Evidence triangulation

DMER: Data mining epidemiological relationships

Evidence triangulation

Research overview

Research in this theme is focused on combining different types of biomedical evidence in an approach often termed “triangulation”. As different types of research data have different biases, agreement between studies can help increase confidence in a finding, whilst disagreement can help identify which biases might be responsible for false positives.

Evidence extraction from the literature

Work led by PhD student Marina Vabistsevits on the identification of risk factors for breast cancer has highlighted the potential to combine literature knowledge with Mendelian randomization causal estimates. As part of our World Cancer Research Fund project led by Research Fellow Yi Liu, Senior Research Associate Maria Sobczyk-Barad and Senior Research Associate Zhaozheng Xu we are developing new approaches to extracting knowledge from the literature using large language models.

Triangulating Mendelian randomization and randomized clinical trials

In work led by Maria Sobczyk-Barad, we have systematically integrated data on clinical trials with Mendelian randomization causal estimates. This work highlighted some of the many challenges with this type of triangulation, and an ongoing project led by PhD student Winfred Gatua is focused on addressing some of the through in depth case studies of specific intervention/outcome pairs.

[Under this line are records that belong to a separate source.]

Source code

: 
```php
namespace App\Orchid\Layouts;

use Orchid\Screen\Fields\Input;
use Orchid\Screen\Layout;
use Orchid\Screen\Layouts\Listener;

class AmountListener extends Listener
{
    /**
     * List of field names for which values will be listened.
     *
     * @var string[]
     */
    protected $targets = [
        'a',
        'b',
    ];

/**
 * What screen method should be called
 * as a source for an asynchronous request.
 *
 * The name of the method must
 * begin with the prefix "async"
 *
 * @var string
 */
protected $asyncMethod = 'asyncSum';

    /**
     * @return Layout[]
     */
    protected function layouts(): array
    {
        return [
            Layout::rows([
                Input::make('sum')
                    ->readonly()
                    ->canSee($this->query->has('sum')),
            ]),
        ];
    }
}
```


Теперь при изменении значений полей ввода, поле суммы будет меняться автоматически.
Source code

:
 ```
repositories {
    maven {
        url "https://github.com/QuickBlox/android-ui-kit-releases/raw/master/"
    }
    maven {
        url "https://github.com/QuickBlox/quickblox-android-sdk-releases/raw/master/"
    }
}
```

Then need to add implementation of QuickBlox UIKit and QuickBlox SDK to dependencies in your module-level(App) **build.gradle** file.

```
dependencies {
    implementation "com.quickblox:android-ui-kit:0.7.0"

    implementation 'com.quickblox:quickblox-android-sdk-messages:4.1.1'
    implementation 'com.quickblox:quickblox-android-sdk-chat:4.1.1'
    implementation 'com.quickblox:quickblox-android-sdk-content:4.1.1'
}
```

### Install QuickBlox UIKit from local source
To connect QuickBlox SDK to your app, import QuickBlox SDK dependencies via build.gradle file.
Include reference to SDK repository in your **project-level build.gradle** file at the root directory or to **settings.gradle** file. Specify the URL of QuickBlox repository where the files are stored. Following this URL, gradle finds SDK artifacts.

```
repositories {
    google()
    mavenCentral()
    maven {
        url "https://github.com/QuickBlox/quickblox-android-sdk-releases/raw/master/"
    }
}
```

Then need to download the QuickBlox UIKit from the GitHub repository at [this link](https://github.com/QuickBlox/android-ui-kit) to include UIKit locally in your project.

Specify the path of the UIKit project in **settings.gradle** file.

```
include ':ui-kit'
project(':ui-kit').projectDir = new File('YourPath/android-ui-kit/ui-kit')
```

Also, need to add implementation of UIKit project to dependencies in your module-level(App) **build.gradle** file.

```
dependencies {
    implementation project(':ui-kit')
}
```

Triangulation of Mendelian randomization and target trial emulation

Observational data from electronic health records (EHR) can be used to emulate clinical trials in an approach called target trial emulation. In work led by Research Fellow Venexia Walker, with PhD student Si Fang and PhD student Yueying Li, we are triangulating evidence on drug repurposing and safety from target trial emulation with evidence for the corresponding drug target using MR.